Is the variance you show from the hourly data (including daily cycle) or from the daily averages, monthly averages or annual averages? What is the spatial resolution of the dataset?

For averages it is sufficient to mention the period and region, for variability also the spatial and temporal averaging scale need to be mentioned.

If the data is hourly, is it an hourly average or the instantaneous value at the hour?

Robert Grumbine said...

No need to apologies Victor! Variability, and climate, are never as simple as anyone would hope. I appreciate the discussion of these additional concerns.

The data come from the Climate Forecast System Reanalysis (citation above). Hourly data are instantaneous values once an hour -- from the CFS Reanalysis. They're area average, over the area of the model grid cell -- approximately 1000-2000 km^2 (T382 grid, so variable across the globe).

So far, pretty good. But ...

The operating principle in the CFSR was to use the best available data at the time being considered. On one hand, well, it's the best available data for the time, so that's good news. On the other hand, it means that there are several discontinuities (lack of data homogenization) through the record used by CFSR.

In other words, I have a post or two coming that will point to some of your efforts. Your comments (or a guest post or two) welcome!

Bryan - oz4caster said...

Robert, quite a tough challenge to crunch through all that data, but being a meteorologist who has used that data source over the years, I believe it is a good way to assess global climate. It offers much better global coverage than other methods. I will be interested to see how your results compare with what has been posted at WeatherBell. http://models.weatherbell.com/temperature.php

Robert Grumbine said...

Thanks for the link Bryan. I know of weatherbell by way of Joe Bastardi, who says some remarkably wrong things about sea ice. Looks like he doesn't have anything to do with this page, and it looks reasonable.

For some things, I think the CFSR (and other reanalyses) are the best way to go. Great time and space coverage, for instance. For long term trends, though, not so good because of the homogenization issues Victor and others work on.
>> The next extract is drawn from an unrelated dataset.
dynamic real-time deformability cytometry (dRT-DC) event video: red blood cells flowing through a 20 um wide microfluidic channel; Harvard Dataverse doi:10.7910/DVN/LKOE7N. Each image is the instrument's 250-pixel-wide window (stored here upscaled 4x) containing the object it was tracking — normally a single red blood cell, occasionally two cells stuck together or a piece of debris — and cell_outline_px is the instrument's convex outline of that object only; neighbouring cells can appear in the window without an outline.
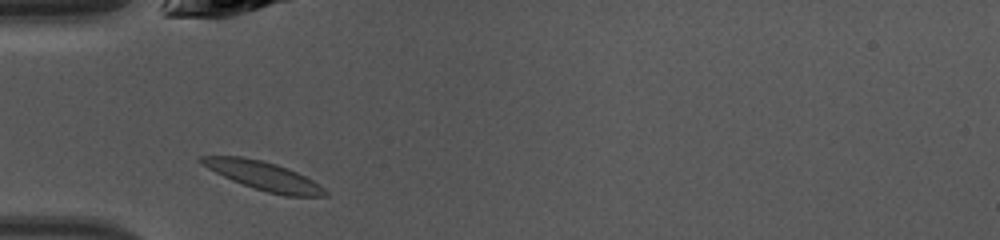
{"species": "common noctule bat (a hibernating species)", "species_latin": "Nyctalus noctula", "temperature_condition": "warm", "stored_images_in_passage": 34, "camera_frame_rate_fps": 3000, "um_per_image_px": 0.085, "animal": {"sex": "female", "body_mass_g": 10.0, "forearm_length_mm": 53.1}, "frame": {"image": 1, "passage_image": 2, "time_ms": 0.333, "image_size_px": [1000, 240], "cell_outline_px": [[328, 196], [288, 196], [268, 192], [232, 180], [208, 168], [196, 160], [200, 156], [240, 156], [260, 160], [276, 164], [288, 168], [312, 180], [324, 188], [328, 192]], "centroid_in_image_um": [22.4, 14.94], "position_along_channel_um": 62.6, "area_um2": 20.23}}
For instance, if you work with the NCDC quarter degree sea surface temperature, you have two versions to choose from. One is AVHRR-only (the only satellite instrument used, surface data are also used). The other is AVHRR+AMSRE (plus the same surface data). It turns out that if you use the AVHRR+AMSRE, you have some odd trends and discontinuities. It's a better analysis, on any given day it covers, but adding AMSRE changes long term trends in ways that you don't have without it.

Bryan - oz4caster said...

Robert, I'm not sure exactly what data were used in the WeatherBell analyses. Of particular interest are the three successive "Global Temperature Traces" showing the resulting global temperature anomalies over the period from 1979 through 2014 near the bottom of the page. The graphs appear to show daily anomalies along with a 90-day trailing mean. Interestingly, these results do not show much resemblance to the largely "homogenized" global temperature anomaly trends based on much more sparse surface measurements presented by NCDC, GISS, and HADCRUT. I have not seen any direct comparison of the WeatherBell vs the other three analyses, which would be interesting. The discrepancies between the WeatherBell, NCDC, GISS, HADCRUT, UAH MSU, and RSS MSU may simply indicate that uncertainties are fairly large. My best guess is that uncertainties for annual average global temperature anomaly for all of these methods could be on the order of 0.5C and possibly larger.

Bryan - oz4caster said...

Robert,

I discovered that the University of Maine Climate Change Institute has been working with CFSR as well as ERA data and they have put together an excellent web tool for viewing some of data here:
Climate Reanalyzer.

I used it to make a time series graph of CFSR global temperature anomalies for comparison with the estimates from NCDC, which I posted here in case you may be interested: Climate Concerns.

So far I have not delved much into how the CFSR was created nor how the University of Maine has updated it to 2013. I had to add the Weather Bell estimate for 2014 to complete the graph I made.